(Image comparison data)

++++

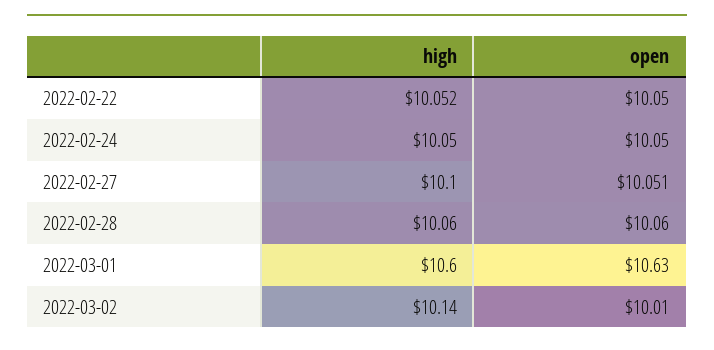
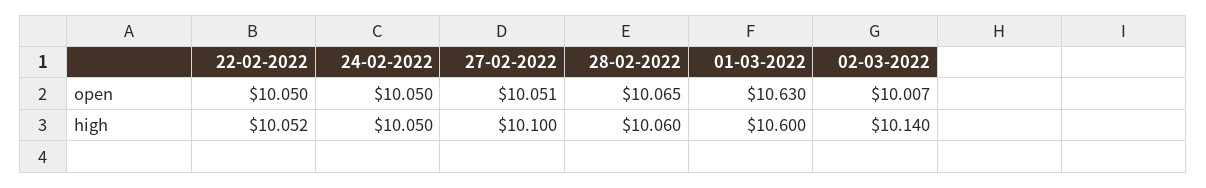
  {
    "high": {
      "2022-02-22": 10.052,
      "2022-02-24": 10.05,
      "2022-02-27": 10.1,
      "2022-02-28": 10.06,
      "2022-03-01": 10.6,
      "2022-03-02": 10.14
    },
    "open": {
      "2022-02-22": 10.05,
      "2022-02-24": 10.05,
      "2022-02-27": 10.051,
-     "2022-02-28": 10.06,
+     "2022-02-28": 10.065,
      "2022-03-01": 10.63,
-     "2022-03-02": 10.01
+     "2022-03-02": 10.007
    }
  }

++++

- **TASK TO COMPLETE**
Without the pictures, return the records above exactly as given.

- **RESPONSE BOX**
  {
    "high": {
      "2022-02-22": 10.052,
      "2022-02-24": 10.05,
      "2022-02-27": 10.1,
      "2022-02-28": 10.06,
      "2022-03-01": 10.6,
      "2022-03-02": 10.14
    },
    "open": {
      "2022-02-22": 10.05,
      "2022-02-24": 10.05,
      "2022-02-27": 10.051,
-     "2022-02-28": 10.06,
+     "2022-02-28": 10.065,
      "2022-03-01": 10.63,
-     "2022-03-02": 10.01
+     "2022-03-02": 10.007
    }
  }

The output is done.